While human beings can configure their faces in thousands and thousands of ways to convey emotion - from anger to sadness to riotous joy - the number of ways our faces can convey different emotions varies.
Disgust, for example, needs just one facial expression to get its point across throughout the world. Happiness, on the other hand, has 17 - a testament to the many varied forms of cheer, delight and contentedness, researchers said.
"This was delightful to discover, because it speaks to the complex nature of happiness," said Aleix Martinez, a professor at The Ohio State University in the US.
The differences in how our faces convey happiness can be as simple as the size of our smiles or the crinkles near our eyes, the study found.

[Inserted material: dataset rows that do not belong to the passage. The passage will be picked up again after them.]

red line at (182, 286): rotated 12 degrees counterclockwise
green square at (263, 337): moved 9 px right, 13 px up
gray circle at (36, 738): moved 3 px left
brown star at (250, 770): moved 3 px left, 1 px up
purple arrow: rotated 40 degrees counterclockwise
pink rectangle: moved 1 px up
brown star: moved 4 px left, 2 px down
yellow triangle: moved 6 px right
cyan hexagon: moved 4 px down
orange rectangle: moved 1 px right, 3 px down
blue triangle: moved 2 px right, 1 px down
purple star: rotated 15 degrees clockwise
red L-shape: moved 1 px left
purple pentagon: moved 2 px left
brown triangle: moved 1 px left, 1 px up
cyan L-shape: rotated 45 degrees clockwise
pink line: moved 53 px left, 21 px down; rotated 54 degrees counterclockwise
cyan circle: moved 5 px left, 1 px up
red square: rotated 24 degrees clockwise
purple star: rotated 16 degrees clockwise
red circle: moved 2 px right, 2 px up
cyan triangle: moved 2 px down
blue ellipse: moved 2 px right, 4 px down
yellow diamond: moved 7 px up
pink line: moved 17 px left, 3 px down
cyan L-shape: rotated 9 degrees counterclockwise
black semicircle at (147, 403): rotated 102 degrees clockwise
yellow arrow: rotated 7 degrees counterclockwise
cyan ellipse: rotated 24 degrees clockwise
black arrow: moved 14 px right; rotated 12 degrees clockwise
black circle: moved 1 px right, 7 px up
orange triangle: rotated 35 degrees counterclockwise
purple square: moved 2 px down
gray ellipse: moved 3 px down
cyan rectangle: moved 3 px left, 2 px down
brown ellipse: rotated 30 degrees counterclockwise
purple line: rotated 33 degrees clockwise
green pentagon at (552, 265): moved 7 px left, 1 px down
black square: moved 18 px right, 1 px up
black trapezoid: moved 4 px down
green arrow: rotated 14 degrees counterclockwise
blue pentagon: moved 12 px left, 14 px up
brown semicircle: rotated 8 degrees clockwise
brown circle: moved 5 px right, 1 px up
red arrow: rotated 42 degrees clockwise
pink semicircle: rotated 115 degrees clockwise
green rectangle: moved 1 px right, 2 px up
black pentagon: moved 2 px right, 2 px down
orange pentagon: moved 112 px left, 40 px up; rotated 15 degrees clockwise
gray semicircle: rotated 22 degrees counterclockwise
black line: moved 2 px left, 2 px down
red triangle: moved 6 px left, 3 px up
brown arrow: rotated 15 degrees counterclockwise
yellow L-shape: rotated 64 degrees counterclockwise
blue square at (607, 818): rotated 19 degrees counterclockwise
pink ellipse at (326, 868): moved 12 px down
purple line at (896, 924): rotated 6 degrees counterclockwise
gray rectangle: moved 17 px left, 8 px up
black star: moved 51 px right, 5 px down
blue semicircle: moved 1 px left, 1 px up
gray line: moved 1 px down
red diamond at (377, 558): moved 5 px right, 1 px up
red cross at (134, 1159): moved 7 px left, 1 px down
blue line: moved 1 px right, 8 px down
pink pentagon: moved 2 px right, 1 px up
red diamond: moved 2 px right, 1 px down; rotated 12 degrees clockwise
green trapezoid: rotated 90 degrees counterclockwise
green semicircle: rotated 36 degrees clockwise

"Happiness acts as a social glue and needs the complexity of different facial expressions; disgust is just that: disgust," Martinez said.
The findings build on Martinez's previous work on facial expressions, which found that people can correctly identify other people's emotions about 75 per cent of the time based solely on subtle shifts in how blood flow colours a person's nose, eyebrows, cheeks or chin.
They took the 7.2 million images their searches yielded and sorted them into categories, looking for those that expressed emotion across cultures.
Martinez figured they would find at least a few hundred. They found only 35.
For the study, the team assembled a list of words that describe feelings -- 821 English words, to be exact. It then used those words to mine the internet for images of people's faces.
Professional translators translated those words into Spanish, Mandarin Chinese, Farsi and Russian. To avoid bias, they used each word to download an equal number of images.
They plugged the words into search engines popular in 31 countries across North America, South America, Europe, Asia and Australia, and ended up with approximately 7.2 million images of facial expressions across a variety of cultures.
The study did not include countries from the African continent or other remote parts of the world because of the limited number of candid images available from those areas.